◆ Consignes ◆
1 > Citez le passage de l'extrait présenté qui va de « De leur côté, les » à « technique et doctrinale. ».
2 > D'après l'extrait présenté, combien de pièces de 305 le Dreadnought portait-il lors de son apparition en 1906 ?

◆ Extrait présenté ◆
—————
Bonjour à tous,
Bonjour Jérôme,
Un début de réponse :
En août 1914, lorsque la Grande Guerre éclate, la Grande-Bretagne est assurément la plus grande puissance navale du monde. Sa marine de guerre, la Royal Navy, aligne en effet quelque 30 navires de ligne modernes, parmi lesquels 9 croiseurs de bataille, mais aussi 40 cuirassés pré-dreadnought, près de 100 croiseurs lourds, légers, cuirassés et protégés et 250 destroyers et torpilleurs.
De leur côté, les Allemands, lancés dans un processus d’armement naval considérable, prétendent damner le pion aux Britanniques, et disposent de 5 croiseurs de bataille, 10 cuirassés pre-dreadnought, 34 croiseurs de tous types et 90 torpilleurs.
Une révolution technique et doctrinale.
Les forces navales de ces deux pays, tout comme celles de la France, des Etats-Unis, de l’Italie, de la Russie, de l’Autriche-Hongrie et du Japon, ont été confrontées, quelques années seulement avant le conflit, à une révolution technique majeure.
A l’initiative du premier lord de la mer, l’amiral Fisher, la Royal Navy s’est lancée dans le développement au milieu des années 1900-1910, d’un nouveau type de bâtiment de ligne, le
Dreadnought, caractérisé par un puissant armement monocalibre, des turbines à engrenages qui remplacent les vieilles machines à vapeur, mais aussi fortement blindé et capable d’une vitesse supérieure à 20 nœuds.
Le Dreadnought, lorsqu’il fait son apparition en 1906, avec ses 10 pièces de 305 qui expédient d’imposants obus à quelque 8 000 mètres, suscite un sentiment de stupeur parmi les grandes marines du monde et s’apprête à bouleverser la guerre sur mer. Les grandes puissances navales, ayant compris la nécessité d’imiter la Grande-Bretagne, se lancent à leur tour dans le développement de bâtiments du même type. Les Etats-Unis et l’Allemagne accomplissent des progrès de première grandeur, avant les hostilités, dans le domaine des cuirassés.
En définitive, le Dreadnought, c’est quoi ? Si vous me permettez ce raccourci un peu osé, on prend un cuirassé, lourd, blindé, fortement armé et relativement lent, et un croiseur, plus léger, peu blindé, moyennement armé mais plus rapide, on mélange le tout, on y adjoint ce qui se fait de mieux dans le domaine de la propulsion (les turbines), de manière à gagner en vitesse et en souplesse, on le dote d’un blindage conséquent, on uniformise le calibre de pièces d’une grande puissance de feu, on obtient un navire redoutable, le Dreadnought.
Parallèlement, les Britanniques continuent d’innover, avec la construction d’une autre catégorie de navires entièrement inédite, le croiseur de bataille. Le premier d’entre eux, l’
Invincible, réalisé à l’initiative du même amiral Fisher, emporte un armement aussi puissant que celui des cuirassés, mais son blindage est moins important, ce qui constitue son talon d’Achille (mis en évidence lors de la bataille du Jutland), de façon à réduire son déplacement et à lui permettre de filer à des vitesses très élevées pour l’époque, de l’ordre de 28 nœuds.
—————
◆ Entrées fournies ◆

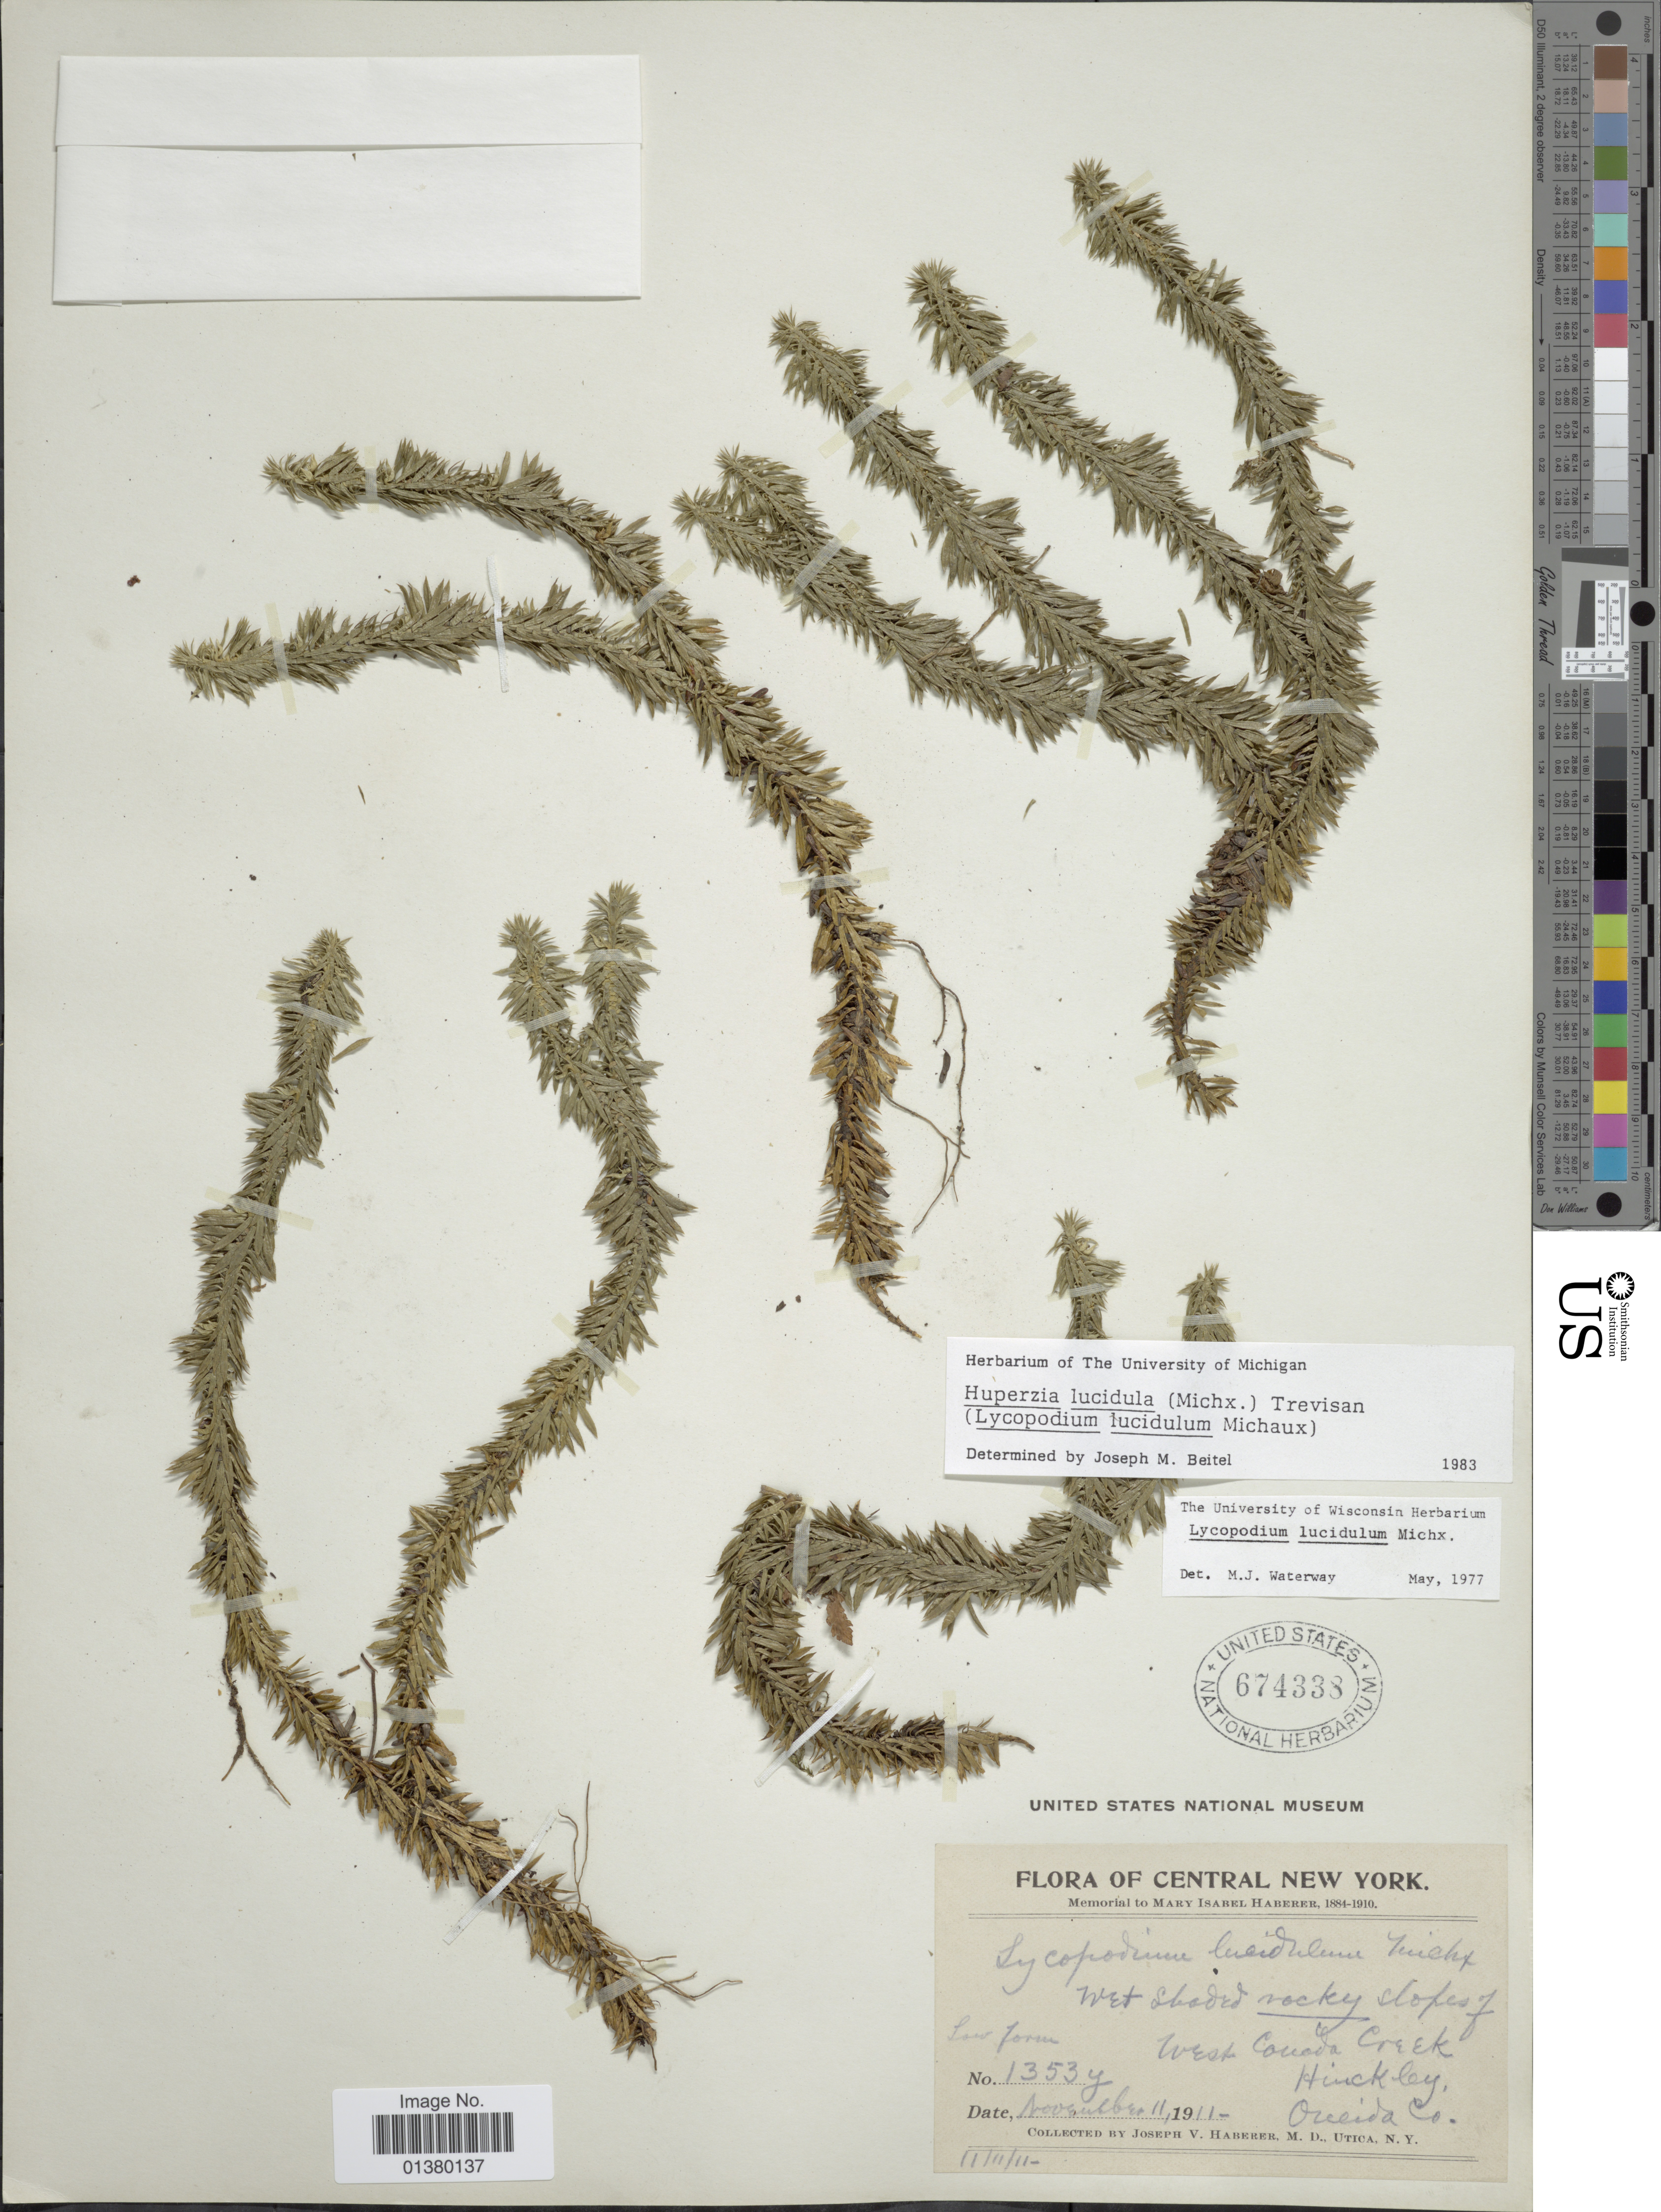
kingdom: Plantae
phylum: Tracheophyta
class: Lycopodiopsida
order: Lycopodiales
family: Lycopodiaceae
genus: Huperzia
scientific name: Huperzia lucidula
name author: (Michx.) Trevis.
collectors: J. V. Haberer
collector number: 1353 y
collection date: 1911-11-11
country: United States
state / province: New York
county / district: Oneida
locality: Central New York, West Canada Creek Hinckley, Oneida Co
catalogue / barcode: US 674338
—————
◆ Corrigé ◆
1 >
De leur côté, les Allemands, lancés dans un processus d’armement naval considérable, prétendent damner le pion aux Britanniques, et disposent de 5 croiseurs de bataille, 10 cuirassés pre-dreadnought, 34 croiseurs de tous types et 90 torpilleurs.
Une révolution technique et doctrinale.

2 > Dix pièces de 305.